Redesign Mixture-of-Experts Routers with Manifold Power Iteration
English summary
Researchers propose a new router design for Mixture-of-Experts (MoE) models that aligns router rows with the principal singular directions of expert matrices using Manifold Power Iteration (MPI). The "Power-then-Retract" paradigm guides router rows toward these directions, improving the representation of token-expert affinity. Experiments show that this alignment yields more effective MoE models, boosting pretraining performance across various scales. The work directly addresses the core routing mechanism in sparse models.
Chinese summary
研究人员提出一种新的混合专家(MoE)路由器设计,利用流形幂迭代(MPI)将路由器行对齐到专家矩阵的主奇异方向。"先幂后收缩"的范式引导路由器行向关联专家的主奇异方向靠近,从而改善词元-专家亲和度的表示。实验表明,该对齐方法能产生更高效的MoE模型,在不同规模的预训练中均提升性能。这项工作直接针对稀疏模型的核心路由机制。
Key points
Proposes aligning MoE router rows with the principal singular directions of expert matrices via Manifold Power Iteration.

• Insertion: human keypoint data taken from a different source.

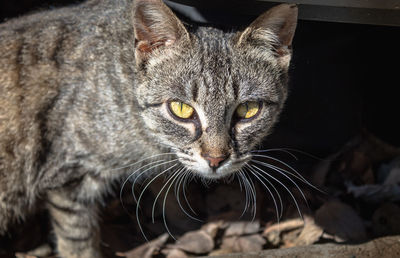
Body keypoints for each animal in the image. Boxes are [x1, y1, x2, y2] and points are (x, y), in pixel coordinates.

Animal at [0, 0, 296, 256]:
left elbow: (167, 185)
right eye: (181, 108)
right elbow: (78, 242)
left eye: (248, 110)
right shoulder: (70, 177)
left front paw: (187, 223)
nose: (215, 159)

提出通过流形幂迭代将MoE路由器行对齐到专家矩阵的主奇异方向。
Introduces a "Power-then-Retract" paradigm that iteratively moves router rows toward the principal subspace of experts.
引入"先幂后收缩"范式,迭代地将路由器行移向专家的主子空间。
Demonstrates improved pretraining performance across different model scales, making MoE models more effective.
在不同模型规模的预训练中均展现性能提升,使MoE模型更高效。